#### [TEXT BLOCK]
──────────

Research Talks: Vanessa Dion Fletcher, Kelsey Pugh, and Anna Stielau

 

Join us!

 

Faculty of Arts and Science faculty members Vanessa Dion Fletcher, Kelsey Pugh, and Anna Stielau discuss their current research and creative practices.

March 24 Research Talks

 

Vanessa Dion Fletcher: 

BIG Doll || Xwat Naaniitus:

BIG Doll || Xwat Naaniitus is an exhibition that shows the process of making and creating from the heart, not the head. This exhibition is both profoundly personal and collaborative, open to audiences of all ages to participate in the design of an artwork. Vanessa will share the research, process, and audience programming that supports this solo exhibition at Art Windsor Essex Nov. 20 - May 24, 2026.   

 

Biography: Vanessa Dion Fletcher is a Lenape and Potawatomi neurodiverse Artist. Her family is from Eelūnaapèewii Lahkèewiitt (displaced from Lenapehoking) and European settlers. She Employs porcupine quills, Wampum belts, and menstrual blood, to reveal the complexities of what defines a body physically and culturally. Reflecting on an Indigenous and gendered body with a neurodiverse mind, Dion Fletcher creates art using composite media, primarily working in performance, textiles and video. 

She graduated from The School of the Art Institute of Chicago in 2016 with an MFA in performance at York University in 2009 with a Bachelor of Fine Arts. She has exhibited across Canada and the USA at Art Mur Montreal, Eastern Edge Gallery Newfoundland, The Queer Arts Festival Vancouver and the Satellite Art show in Miami. Her work is in the Indigenous Art Centre, Joan Flasch Artist Book Collection, Vtape, Seneca College, and the Archives of American Art.

──────────

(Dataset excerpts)
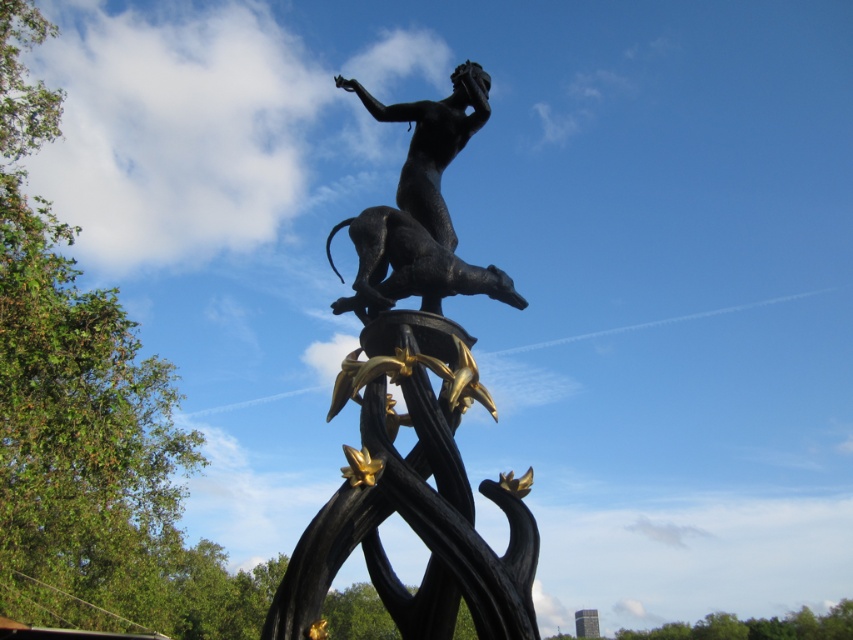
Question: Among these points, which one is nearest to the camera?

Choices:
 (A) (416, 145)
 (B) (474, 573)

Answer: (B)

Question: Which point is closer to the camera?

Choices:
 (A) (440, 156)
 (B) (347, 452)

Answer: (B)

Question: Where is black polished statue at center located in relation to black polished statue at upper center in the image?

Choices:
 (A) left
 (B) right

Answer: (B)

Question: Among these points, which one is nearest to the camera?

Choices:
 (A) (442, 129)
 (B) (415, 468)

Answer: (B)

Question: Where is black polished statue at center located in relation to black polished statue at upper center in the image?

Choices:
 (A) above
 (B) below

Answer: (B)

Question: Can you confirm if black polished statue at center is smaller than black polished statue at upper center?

──────────

#### [YOUR ASSIGNMENT]
Write the next part of the research talks announcement, picking up after its last sentence. The items are not needed for this work.

#### [OUTPUT BELOW]
Kelsey Pugh: 

Reconstructing Ancient Faces:

Relatively complete fossils of hominoids (apes and humans) are rare discoveries, and those that are known have often been subject to taphonomic process that distort and damage features. Damage complicates interpretations by paleoanthropologists but can sometimes be corrected through reconstruction. The virtual reconstruction of the 12-million-year-old ape Pierolapithecus will be used as an example of the utility of these methods, as well as some new research on old faces.

 

Biography: Kelsey Pugh is a paleoanthropologist studying ape and human evolution from the fossil record. She uses a range of methods including comparative anatomy, phylogenetics, and 3D geometric morphometrics in her research to address questions such as “what is the nature of the last common ancestor of apes and humans?". She graduated from the City University of New York in 2020 with a PhD in Biological Anthropology.

 

 

Anna Stielau: 

Arts of Darkness: Rethinking Photography from South Africa

Photography is an infrastructural art. It needs light, power, and water. But in South Africa, where rolling blackouts and water shortages are routine, those resources can’t be taken for granted. Anna will share new work exploring how artists are working within - and thinking through - these constraints, redirecting attention from images to the underlying systems that make them possible.

 

Biography: Anna Stielau is an assistant professor of art history and visual culture at OCADu. She received her PhD from NYU’s Department of Media, Culture, and Communication, and previously served as the Weisman Postdoctoral Teaching Fellow in Visual Culture at Caltech. Her research explores how contemporary African artists use media and technology to imagine the world, otherwise.